My bowls are chipped. Some of the saucers are broken, maybe a small plate or two as well.
I remember when I got my dishes. I was about 14 and I had asked for these for a gift. I wanted to be ready to move out when it was time (many years later...) I imagined how great it would be to move out and have a complete matching set of dishes. Over the years I also collected my cutlery, knives, cups, towels, etc - all in preparation of THE DAY when I moved out.
Then I moved out (and by out I mean far from the Prairies, out to Newfoundland) and I was so proud to have my dishes (along with the rest of my household items).
Here I am 7.5 years later and I'm ready to part with the broken set of dishes. It's not simply that some of the bowls are chipped and some plates are broken. It's not simply that I'd rather nicer dishes (I'm thinking handmade pottery that doesn't have to match perfectly). I realize that these dishes represent moving out on my own, my first steps out into the world, and that period of limbo as a graduate student.
I am ready to be done with all that! I'm ready to finish my PhD. I'm ready to move on from "first steps" to...
and that's where I draw a blank.
What exactly is it I imagine moving on to?
"real life"? What's more real than my life right now?
Is my life going to change drastically when I have a document that says PhD on it?
Oh, one dreams it will, but I know it won't. I'll simply be entering a new state of limbo - she who waits for tenure. Assuming I can even find an institution that still offers tenure in my field...

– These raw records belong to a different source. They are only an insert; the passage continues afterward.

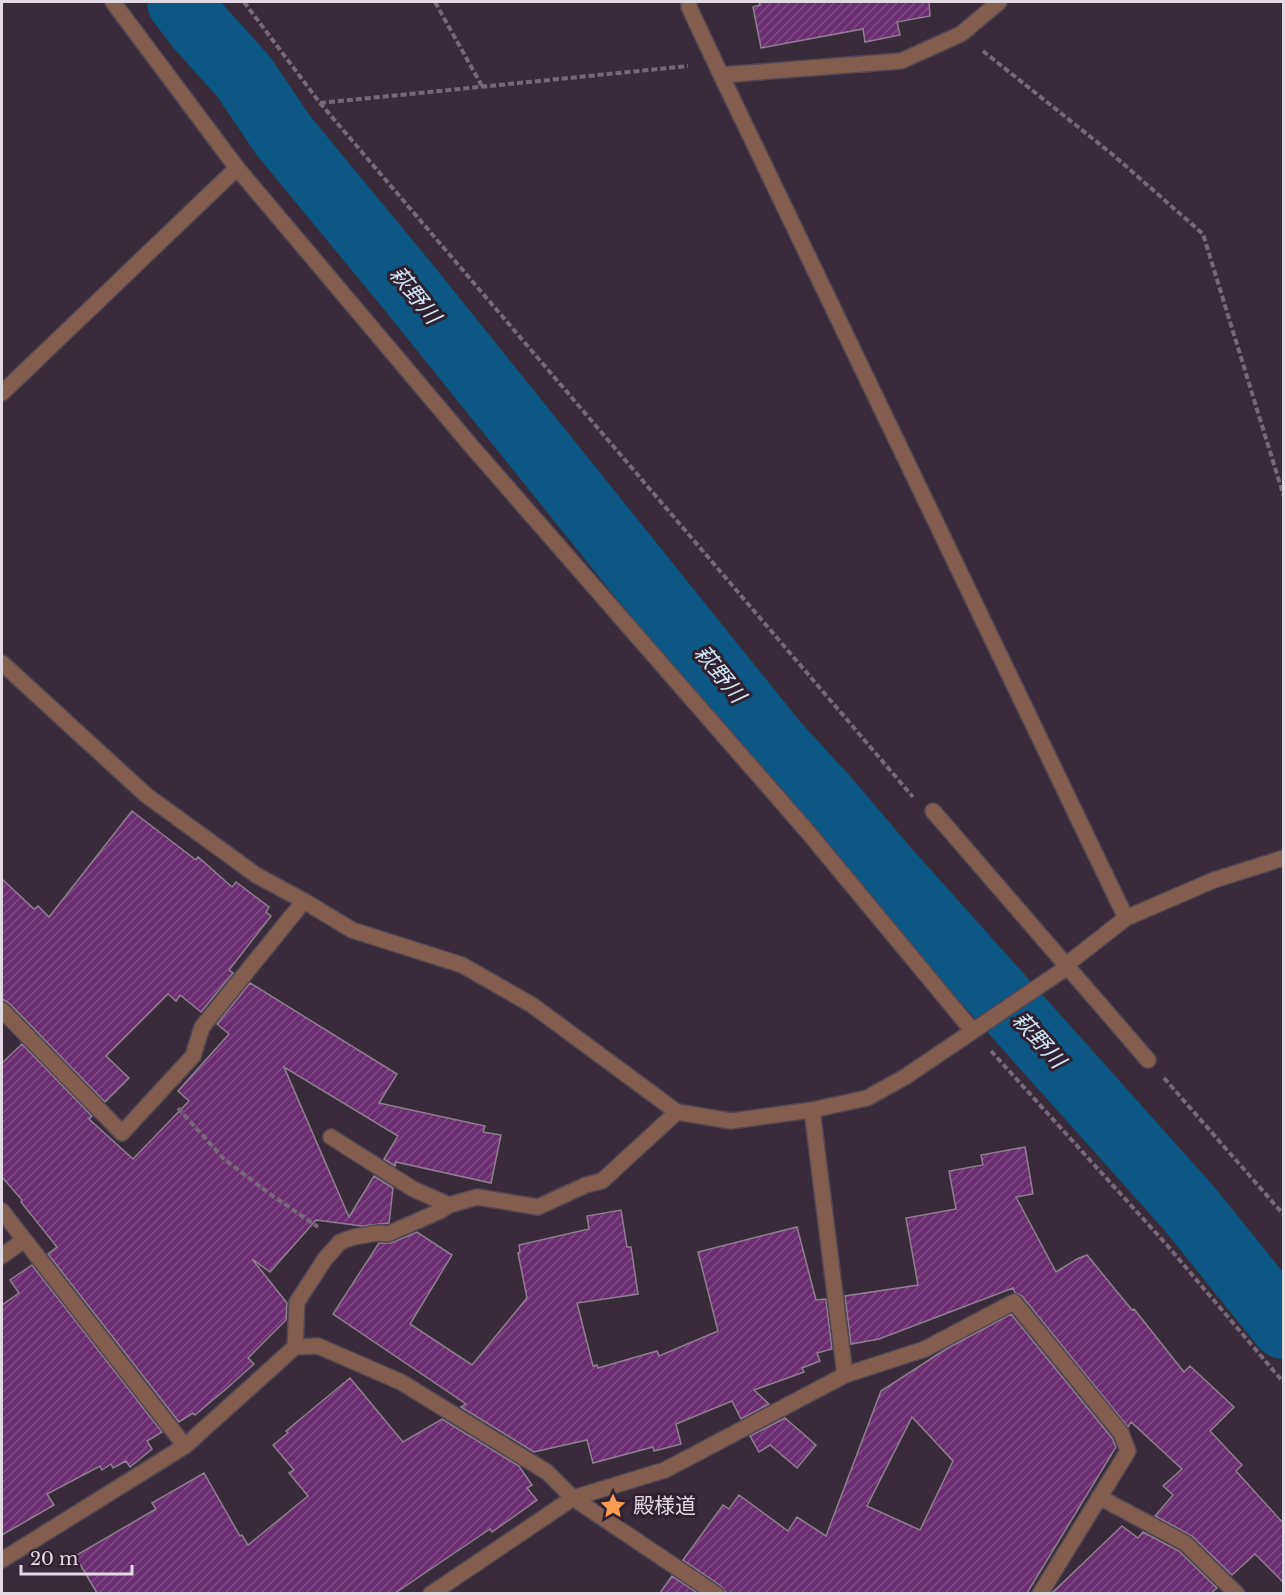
<svg xmlns="http://www.w3.org/2000/svg" width="1285" height="1595" font-family="'Libre Baskerville','Noto Sans JP',serif">
  <defs>
    <pattern id="building-hatch" width="6" height="6" patternUnits="userSpaceOnUse" patternTransform="scale(1.5)"><rect width="6" height="6" fill="#6a2e70"/><path d="M-1 1l2-2M0 6l6-6M5 7l2-2" fill="none" stroke="#7f4c84"/></pattern>
  </defs>
  <rect width="100%" height="100%" fill="#392b3a"/>
  <g fill="none" stroke-linecap="round" stroke-linejoin="round">
    <path stroke="#0c5784" stroke-width="66" d="M180 2 199 27 244 77 283 135 410 289 775 743 829 802 884 867 1188 1207 1284 1326"/>
  </g>
  <path fill="url(#building-hatch)" stroke="#907f91" stroke-width="1.5" fill-rule="evenodd" d="M759 2H929L930 16 897 22 900 35 865 42 863 29 761 48 753 7 760 5Z
    M132 811 196 860 198 857 232 887 236 882 269 907 266 912 271 916 229 970 233 973 201 1012 180 995 176 1001 168 994 106 1056 129 1078 105 1102 9 1003 2 999V879L34 909 38 906 49 917Z
    M250 983 397 1074 379 1103 485 1126 483 1132 501 1135 491 1183 396 1162 395 1166 384 1159 398 1136 284 1067 349 1217 374 1176 393 1188 389 1223 362 1226 316 1220 270 1272 252 1259 287 1303 286 1320 248 1358 254 1364 226 1389 195 1415 193 1413 179 1422 48 1254 57 1247 21 1202 22 1200 2 1177V1063L22 1044 92 1116 89 1119 133 1159 189 1101 178 1091 229 1034 217 1024Z
    M1025 1147 1033 1194 1016 1197 1056 1272 1077 1259 1087 1255 1132 1310 1134 1309 1184 1372 1190 1366 1234 1407 1210 1431 1242 1465 1236 1471 1284 1524V1583L1255 1554 1232 1575 1192 1536 1155 1516 1173 1495 1163 1486 1182 1469 1131 1422 1128 1427 1022 1296 1015 1293 1013 1288 879 1339 851 1344 845 1296 918 1285 906 1218 956 1209 949 1171 983 1165 981 1155Z
    M621 1210 627 1247H631L638 1294 577 1303 593 1366 597 1365 598 1368 657 1351 659 1356 718 1331 698 1252 797 1227 816 1300 826 1299 832 1349 817 1353 820 1361 802 1368 804 1372 754 1390 769 1404 741 1419 732 1401 676 1424 681 1444 654 1451 653 1447 593 1463 587 1440 534 1452 461 1407 466 1404 333 1314 379 1243H391L417 1232 452 1255 410 1324 472 1365 527 1298 518 1253 520 1252 519 1245 589 1229 587 1216Z
    M32 1265 162 1432 147 1441 152 1449 130 1467 126 1461 113 1468 111 1464 102 1470 100 1466 47 1494 54 1505 2 1535V1305L19 1293 10 1280Z
    M1011 1314 1112 1438 1116 1447 1027 1593H726L721 1586 683 1560 723 1505 729 1509 739 1495 788 1531 797 1517 826 1536 881 1391 946 1349ZM912 1417 953 1461 920 1530 867 1506Z
    M350 1378 403 1442 442 1419 519 1466 532 1485 527 1488 537 1500 492 1532 490 1529 395 1593H97L75 1556 156 1509 152 1503 204 1473 240 1536 242 1535 248 1545 308 1496 289 1473 294 1470 273 1445 288 1433 286 1431Z
    M785 1418 816 1445 797 1468 770 1445 759 1452 750 1436Z
    M1122 1526 1138 1538 1143 1532 1179 1551 1217 1588 1211 1593H1052Z
    M672 1576 698 1593H660Z"/>
  <g fill="none" stroke-linecap="round" stroke-linejoin="round">
    <g stroke="#544755" stroke-width="18">
      <path id="lane" d="M122 1133 193 1056 202 1027 304 901
        M331 1137 413 1189 449 1205 477 1197 538 1207 586 1185 602 1181 677 1112
        M295 1347 297 1302 325 1259 340 1242 354 1237 377 1233 388 1234 440 1211 449 1205
        M1099 1497 1185 1543 1237 1594"/>
    </g>
    <g stroke="#544755" stroke-width="18">
      <path id="street" d="M113 2 237 168 473 448 807 831 972 1030
        M689 2V7L721 75 1126 918
        M721 75 901 61 961 34 999 2
        M2 393 237 168
        M2 663 146 795 256 875 304 901 352 930 462 965 532 1005 677 1112 731 1121 812 1110 867 1098 905 1077 1060 972 1066 965 1126 918 1214 880 1284 858
        M933 811 1148 1060
        M2 1010 122 1133
        M812 1110 845 1375
        M2 1211 185 1446
        M2 1256 24 1240
        M2 1560 185 1446 295 1347 318 1346 401 1382 547 1472 573 1498 716 1594
        M431 1594 573 1498 665 1470 845 1375 925 1349 1014 1302 1121 1433 1128 1451 1040 1594"/>
    </g>
    <path stroke="#776a78" stroke-width="4" stroke-dasharray="6 3" stroke-linecap="butt" d="M244 2 320 103 913 797
      M435 2 482 86
      M983 51 1112 154 1203 234 1284 497
      M320 103 688 66
      M991 1051 1166 1244 1284 1383
      M1164 1078 1284 1215
      M178 1108 224 1159 270 1194 318 1227"/>
    <use href="#lane" stroke="#835d4e" stroke-width="15"/>
    <use href="#street" stroke="#835d4e" stroke-width="15"/>
  </g>
  <defs>
    <g id="sight-bare" transform="scale(2.07)"><path d="M0-6L1.8-2.2L6-1.7L2.9 1.2L3.7 5.4L0 3.3L-3.7 5.4L-2.9 1.2L-6-1.7L-1.8-2.2Z" fill="#fc9d53" stroke="#2f2130" stroke-width="2.5" paint-order="stroke"/></g>
  </defs>
  <g fill-rule="evenodd">
    <use href="#sight-bare" x="613" y="1506"/>
  </g>
  <g text-anchor="middle" dominant-baseline="central" stroke-width="6" stroke-linejoin="round" paint-order="stroke">
    <g font-size="21" fill="#e2d9e3" stroke="#2f2130" text-anchor="start">
      <text x="633" y="1506">殿様道</text>
    </g>
    <g font-size="22" font-style="italic" fill="#d3e7f7" stroke="#2f2130">
      <text transform="translate(415 295) rotate(51)">萩野川</text>
      <text transform="translate(720 674) rotate(51)">萩野川</text>
      <text transform="translate(1039 1040) rotate(48)">萩野川</text>
    </g>
  </g>
  <rect width="1285" height="1595" fill="none" stroke="#e2d9e3" stroke-width="6"/>
  <path d="M21 1565v9h111v-9" fill="none" stroke="#e2d9e3" stroke-width="3"/>
  <text x="30" y="1565" font-size="18" fill="#e2d9e3" stroke="#2f2130" stroke-width="4.5" paint-order="stroke">20 m</text>
</svg>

I'd be happy just to have full time employment. Or maybe I don't even want full time employment any more... I don't know now. Maybe I want to balance my life at home with my career in academia better. Maybe I don't want all parts of my life tied to the university. Some parts, certainly, but I also highly value and enjoy raising a family. I don't know what that would look like or how that works exactly? I know some of my peers would look down upon it. And others will value those choices. Is it feasible in practice? I don't know.
That's the future. Right now I've got to deal with these chipped bowls and this dissertation that hangs over me. I'll look into the pottery and other changes when this is all done.